[[ RECORDS PROVIDED, beginning ]]

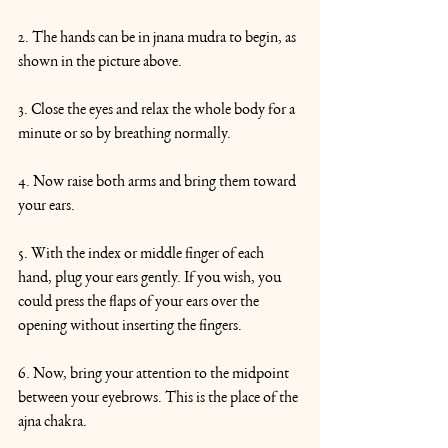
2. The hands can be in jnana mudra to begin, as 
shown in the picture above.
3. Close the eyes and relax the whole body for a 
minute or so by breathing normally.
4. Now raise both arms and bring them toward 
your ears.
5. With the index or middle finger of each 
hand, plug your ears gently. If you wish, you 
could press the flaps of your ears over the 
opening without inserting the fingers.
6. Now, bring your attention to the midpoint 
between your eyebrows. This is the place of the 
ajna chakra.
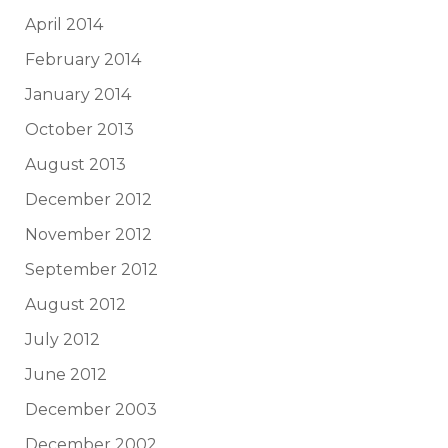
April 2014
February 2014
January 2014
October 2013
August 2013
December 2012
November 2012
September 2012
August 2012
July 2012
June 2012
December 2003
December 2002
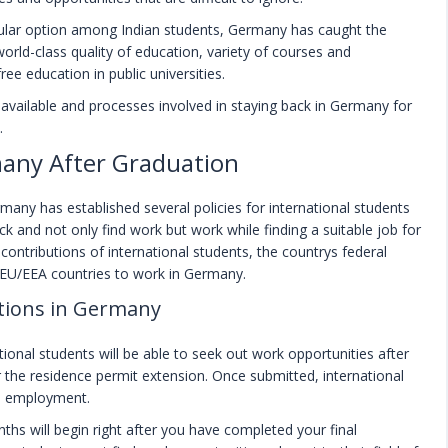
lar option among Indian students, Germany has caught the
orld-class quality of education, variety of courses and
ee education in public universities.
es available and processes involved in staying back in Germany for
.
any After Graduation
any has established several policies for international students
k and not only find work but work while finding a suitable job for
ntributions of international students, the countrys federal
-EU/EEA countries to work in Germany.
tions in Germany
tional students will be able to seek out work opportunities after
r the residence permit extension. Once submitted, international
nd employment.
nths will begin right after you have completed your final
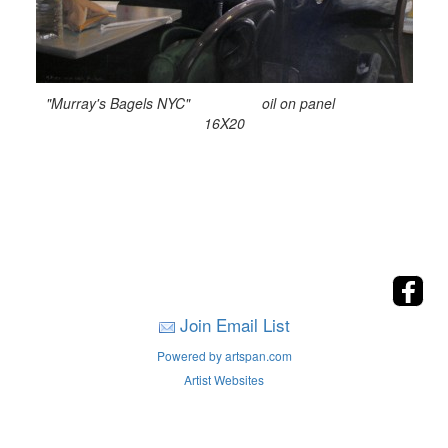
"Murray's Bagels NYC" oil on panel
16X20
Join Email List
Powered by artspan.com
Artist Websites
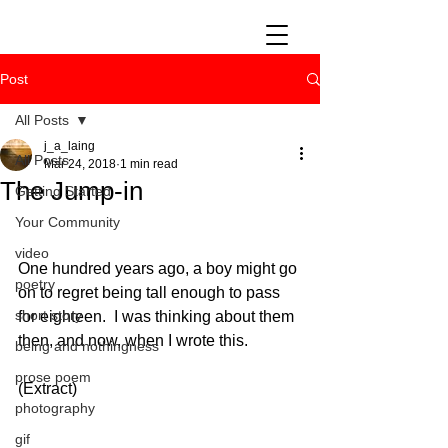
Post
All Posts
j_a_laing
All Posts
Mar 24, 2018
1 min read
The Jump-in
Getting Started
Your Community
video
One hundred years ago, a boy might go 
poetry
on to regret being tall enough to pass 
short story
for eighteen.  I was thinking about them 
then, and now, when I wrote this.
being and nothingness
prose poem
(Extract)
photography
gif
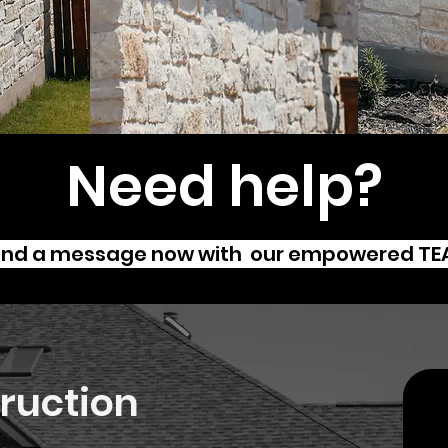
Need help?
nd a message now with our empowered T
ruction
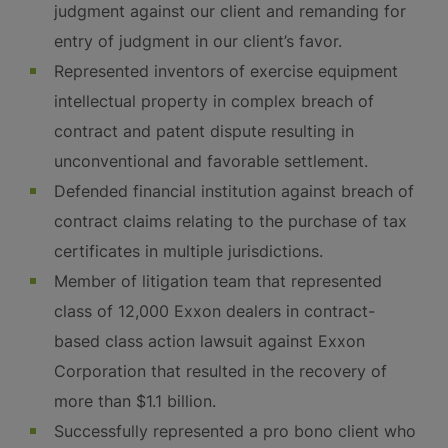
judgment against our client and remanding for
entry of judgment in our client’s favor.
Represented inventors of exercise equipment
intellectual property in complex breach of
contract and patent dispute resulting in
unconventional and favorable settlement.
Defended financial institution against breach of
contract claims relating to the purchase of tax
certificates in multiple jurisdictions.
Member of litigation team that represented
class of 12,000 Exxon dealers in contract-
based class action lawsuit against Exxon
Corporation that resulted in the recovery of
more than $1.1 billion.
Successfully represented a pro bono client who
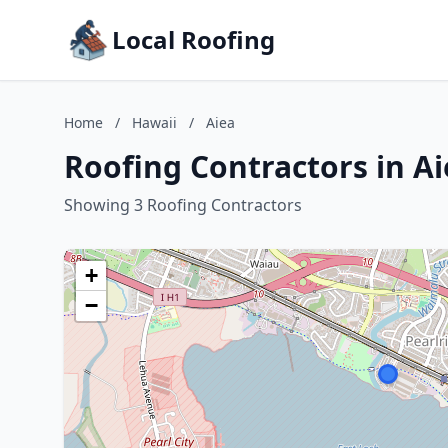
Local Roofing
Home
/
Hawaii
/
Aiea
Roofing Contractors in Ai
Showing 3 Roofing Contractors
+
−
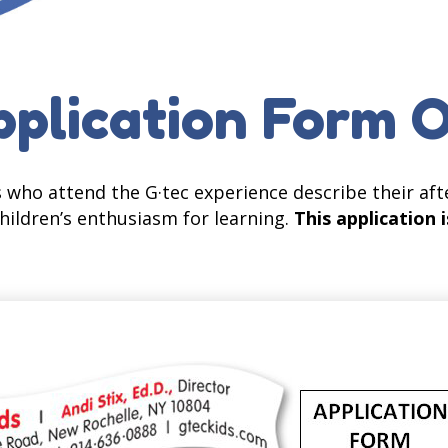
plication Form 
 who attend the G·tec experience describe their aft
hildren’s enthusiasm for learning.
This application i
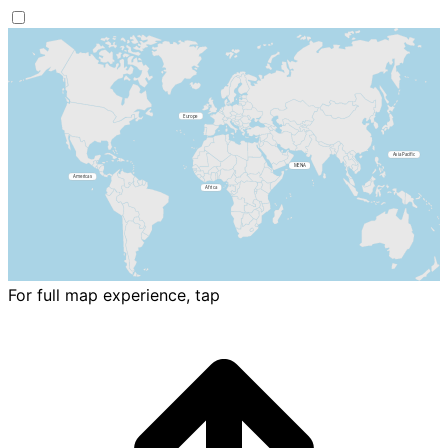
For full map experience, tap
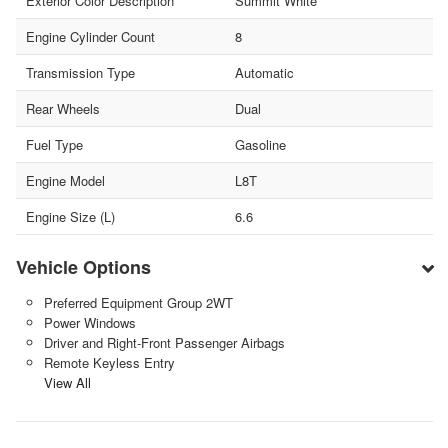
Exterior Color Description
Summit White
Engine Cylinder Count
8
Transmission Type
Automatic
Rear Wheels
Dual
Fuel Type
Gasoline
Engine Model
L8T
Engine Size (L)
6.6
Vehicle Options
Preferred Equipment Group 2WT
Power Windows
Driver and Right-Front Passenger Airbags
Remote Keyless Entry
View All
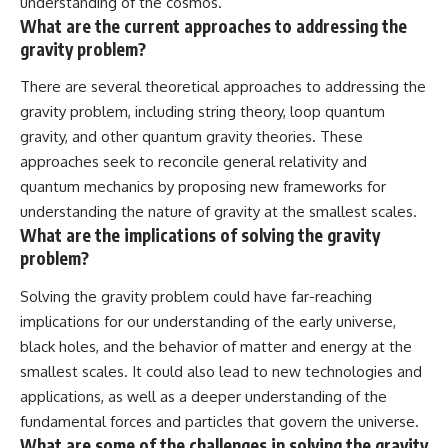
understanding of the cosmos.
What are the current approaches to addressing the
gravity problem?
There are several theoretical approaches to addressing the
gravity problem, including string theory, loop quantum
gravity, and other quantum gravity theories. These
approaches seek to reconcile general relativity and
quantum mechanics by proposing new frameworks for
understanding the nature of gravity at the smallest scales.
What are the implications of solving the gravity
problem?
Solving the gravity problem could have far-reaching
implications for our understanding of the early universe,
black holes, and the behavior of matter and energy at the
smallest scales. It could also lead to new technologies and
applications, as well as a deeper understanding of the
fundamental forces and particles that govern the universe.
What are some of the challenges in solving the gravity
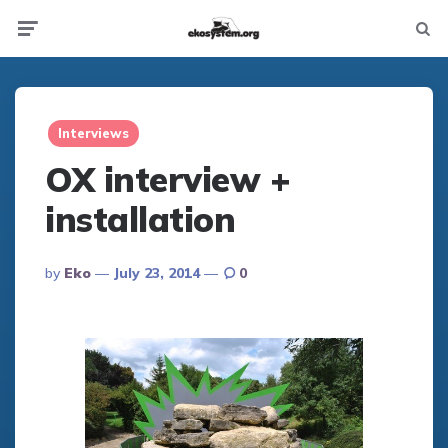
Not
Menu
searc
Interviews
OX interview +
installation
Posted
By
Eko
July 23, 2014
0
By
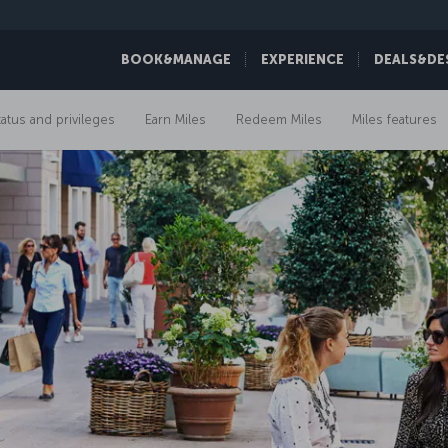
BOOK&MANAGE
EXPERIENCE
DEALS&DE
tatus and privileges
Earn Miles
Redeem Miles
Miles features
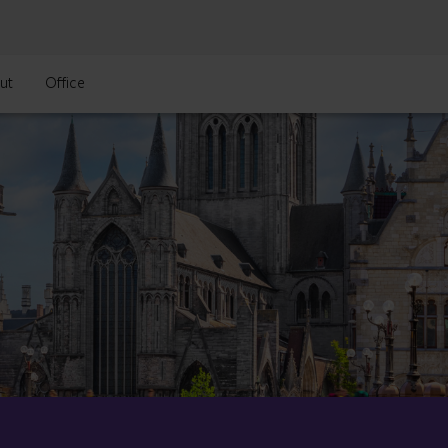
ut
Office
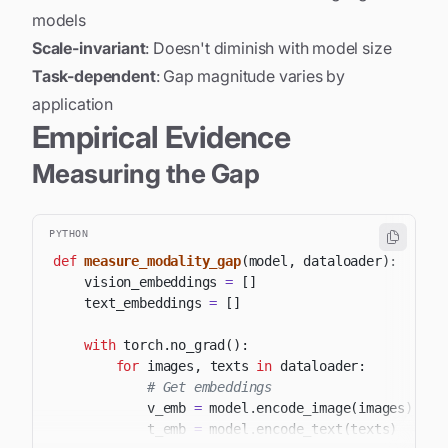
models
Scale-invariant
: Doesn't diminish with model size
Task-dependent
: Gap magnitude varies by
application
Empirical Evidence
Measuring the Gap
PYTHON
def
measure_modality_gap
(
model
,
 dataloader
)
:
    vision_embeddings 
=
[
]
    text_embeddings 
=
[
]
with
 torch
.
no_grad
(
)
:
for
 images
,
 texts 
in
 dataloader
:
# Get embeddings
            v_emb 
=
 model
.
encode_image
(
images
)
            t_emb 
=
 model
.
encode_text
(
texts
)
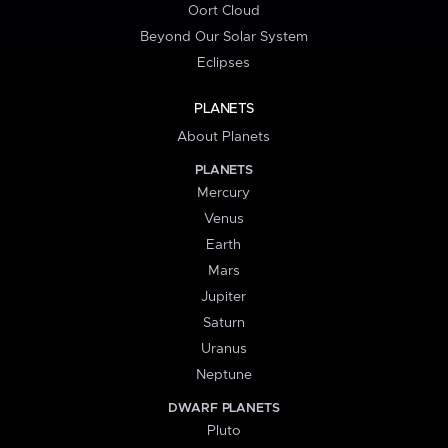
Oort Cloud
Beyond Our Solar System
Eclipses
PLANETS
About Planets
PLANETS
Mercury
Venus
Earth
Mars
Jupiter
Saturn
Uranus
Neptune
DWARF PLANETS
Pluto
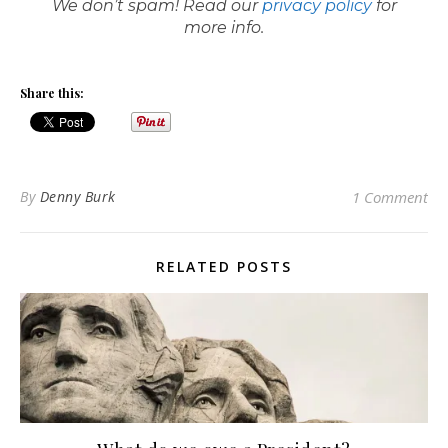
We don’t spam! Read our
privacy policy
for
more info.
Share this:
By
Denny Burk
1 Comment
RELATED POSTS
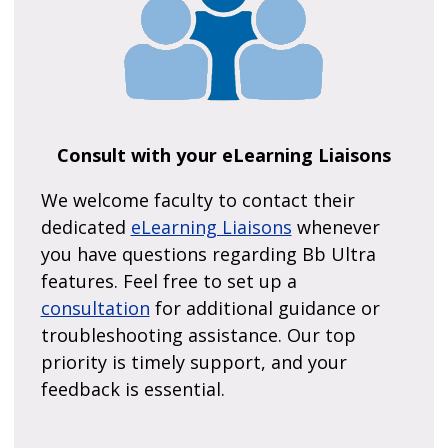
Consult with your eLearning Liaisons
We welcome faculty to contact their
dedicated
eLearning Liaisons
whenever
you have questions regarding Bb Ultra
features. Feel free to set up a
consultation
for additional guidance or
troubleshooting assistance. Our top
priority is timely support, and your
feedback is essential.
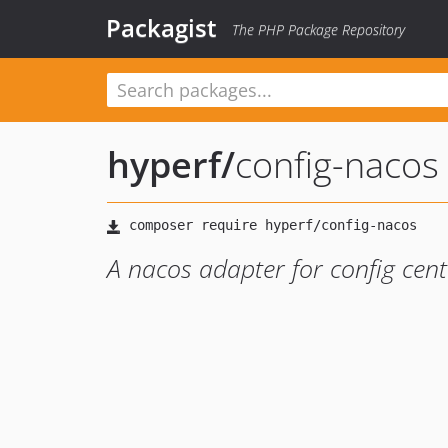
Packagist
The PHP Package Repository
hyperf
/
config-nacos
A nacos adapter for config cen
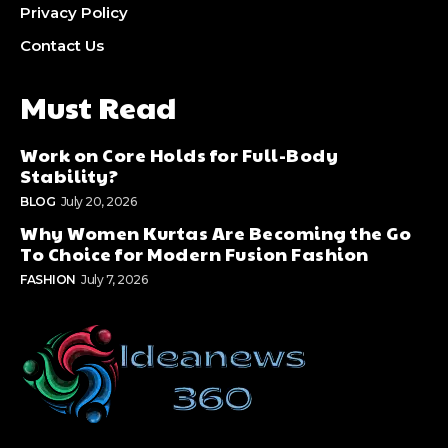
Privacy Policy
Contact Us
Must Read
Work on Core Holds for Full-Body
Stability?
BLOG
July 20, 2026
Why Women Kurtas Are Becoming the Go
To Choice for Modern Fusion Fashion
FASHION
July 7, 2026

[[ RECORDS PROVIDED, end ]]

| WRITTEN TASK |
Within the material above, output exactly the lines from the one with "any After Graduation" through the one with "nd employment.", end lines included, and nothing besides.

| RESPONSE BELOW |
any After Graduation
any has established several policies for international students
k and not only find work but work while finding a suitable job for
ntributions of international students, the countrys federal
-EU/EEA countries to work in Germany.
tions in Germany
tional students will be able to seek out work opportunities after
r the residence permit extension. Once submitted, international
nd employment.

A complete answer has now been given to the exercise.